(Collected data)

============================================================

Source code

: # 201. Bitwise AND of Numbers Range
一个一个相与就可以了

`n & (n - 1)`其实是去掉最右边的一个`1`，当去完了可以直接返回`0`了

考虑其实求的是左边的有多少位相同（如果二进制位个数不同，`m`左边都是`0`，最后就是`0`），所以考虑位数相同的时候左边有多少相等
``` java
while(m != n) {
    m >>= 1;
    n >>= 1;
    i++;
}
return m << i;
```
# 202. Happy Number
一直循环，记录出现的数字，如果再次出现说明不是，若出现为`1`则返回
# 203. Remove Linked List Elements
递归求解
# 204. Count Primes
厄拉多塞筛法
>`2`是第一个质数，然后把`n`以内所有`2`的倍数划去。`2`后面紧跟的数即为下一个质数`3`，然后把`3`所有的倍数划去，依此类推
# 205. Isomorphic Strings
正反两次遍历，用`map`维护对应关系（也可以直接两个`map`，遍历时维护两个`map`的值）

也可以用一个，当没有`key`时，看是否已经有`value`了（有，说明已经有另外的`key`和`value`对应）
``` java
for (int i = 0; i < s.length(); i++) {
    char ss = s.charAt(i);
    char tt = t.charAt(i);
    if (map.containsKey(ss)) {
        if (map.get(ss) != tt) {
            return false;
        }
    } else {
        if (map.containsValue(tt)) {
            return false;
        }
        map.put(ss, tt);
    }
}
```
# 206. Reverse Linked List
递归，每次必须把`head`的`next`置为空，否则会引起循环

============================================================

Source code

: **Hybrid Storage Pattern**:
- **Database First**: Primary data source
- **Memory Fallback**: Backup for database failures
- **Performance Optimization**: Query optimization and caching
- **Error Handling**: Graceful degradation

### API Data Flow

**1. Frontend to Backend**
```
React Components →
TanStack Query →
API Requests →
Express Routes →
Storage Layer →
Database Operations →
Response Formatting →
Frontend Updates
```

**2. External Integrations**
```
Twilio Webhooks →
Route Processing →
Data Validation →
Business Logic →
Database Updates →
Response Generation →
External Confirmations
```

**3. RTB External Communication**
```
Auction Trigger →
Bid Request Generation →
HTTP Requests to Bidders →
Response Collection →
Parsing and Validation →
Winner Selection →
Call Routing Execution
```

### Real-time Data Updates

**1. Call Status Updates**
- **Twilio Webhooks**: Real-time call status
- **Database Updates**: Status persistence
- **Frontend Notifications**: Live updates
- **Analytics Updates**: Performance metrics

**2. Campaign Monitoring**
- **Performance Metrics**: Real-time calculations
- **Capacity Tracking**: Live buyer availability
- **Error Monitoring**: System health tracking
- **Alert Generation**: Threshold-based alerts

============================================================

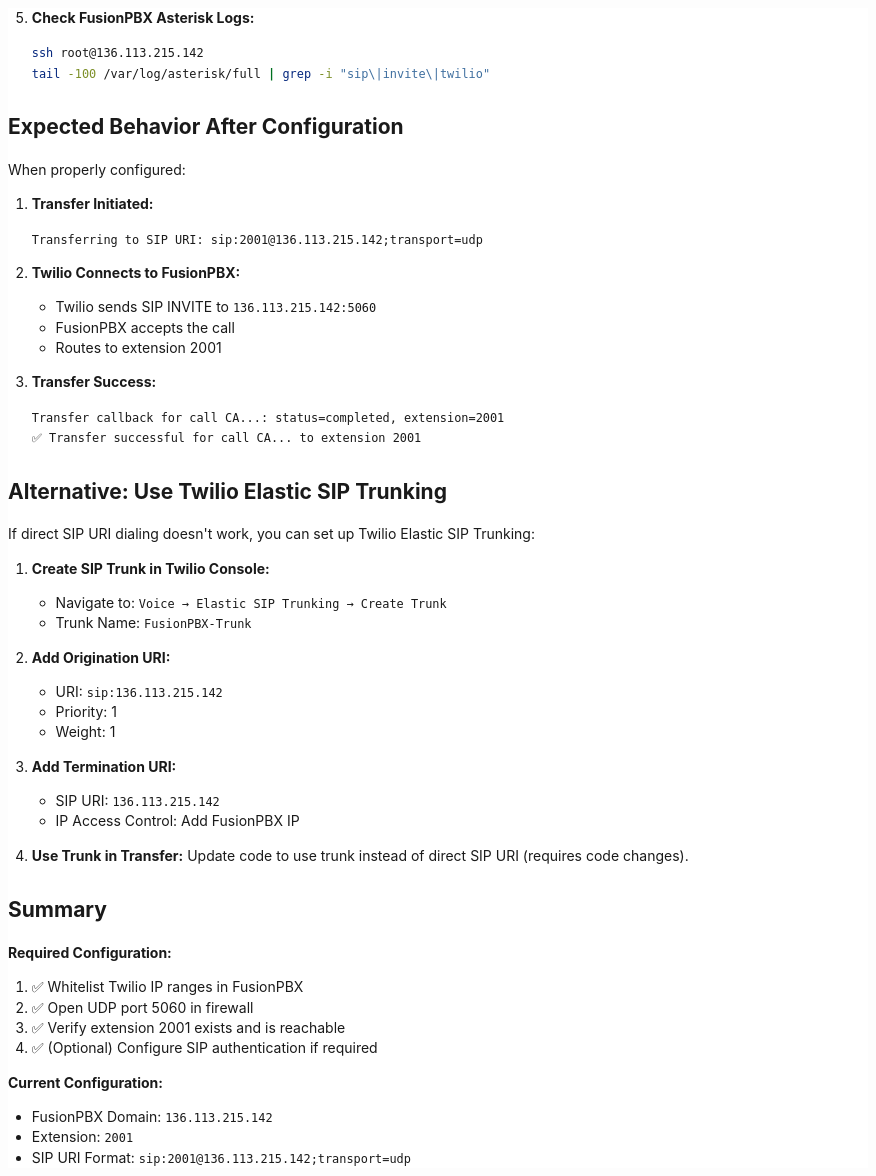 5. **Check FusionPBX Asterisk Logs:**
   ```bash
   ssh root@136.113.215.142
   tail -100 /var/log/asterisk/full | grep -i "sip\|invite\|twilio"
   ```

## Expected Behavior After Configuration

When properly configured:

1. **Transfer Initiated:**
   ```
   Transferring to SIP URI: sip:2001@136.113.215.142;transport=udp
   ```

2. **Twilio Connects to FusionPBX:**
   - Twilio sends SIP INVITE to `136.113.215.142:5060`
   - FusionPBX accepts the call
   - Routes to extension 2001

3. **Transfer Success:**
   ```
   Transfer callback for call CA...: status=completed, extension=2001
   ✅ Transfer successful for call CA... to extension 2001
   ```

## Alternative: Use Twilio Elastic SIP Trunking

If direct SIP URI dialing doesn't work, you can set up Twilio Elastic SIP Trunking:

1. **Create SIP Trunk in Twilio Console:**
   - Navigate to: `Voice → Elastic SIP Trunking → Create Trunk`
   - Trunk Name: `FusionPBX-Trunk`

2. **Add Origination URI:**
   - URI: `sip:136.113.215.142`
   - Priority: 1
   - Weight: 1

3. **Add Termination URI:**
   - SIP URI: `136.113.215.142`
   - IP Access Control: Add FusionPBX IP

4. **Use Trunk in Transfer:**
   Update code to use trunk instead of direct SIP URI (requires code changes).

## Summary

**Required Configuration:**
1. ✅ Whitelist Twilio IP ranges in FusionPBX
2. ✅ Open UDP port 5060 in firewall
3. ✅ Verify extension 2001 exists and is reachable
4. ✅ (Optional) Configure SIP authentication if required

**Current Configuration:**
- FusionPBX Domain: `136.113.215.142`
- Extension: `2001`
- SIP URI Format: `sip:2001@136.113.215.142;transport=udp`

============================================================

**TASK DETAILS**
Search the data above for the word "Generation" and show every line that has it.

**TASK OUTPUT**
Response Generation →
Bid Request Generation →
- **Alert Generation**: Threshold-based alerts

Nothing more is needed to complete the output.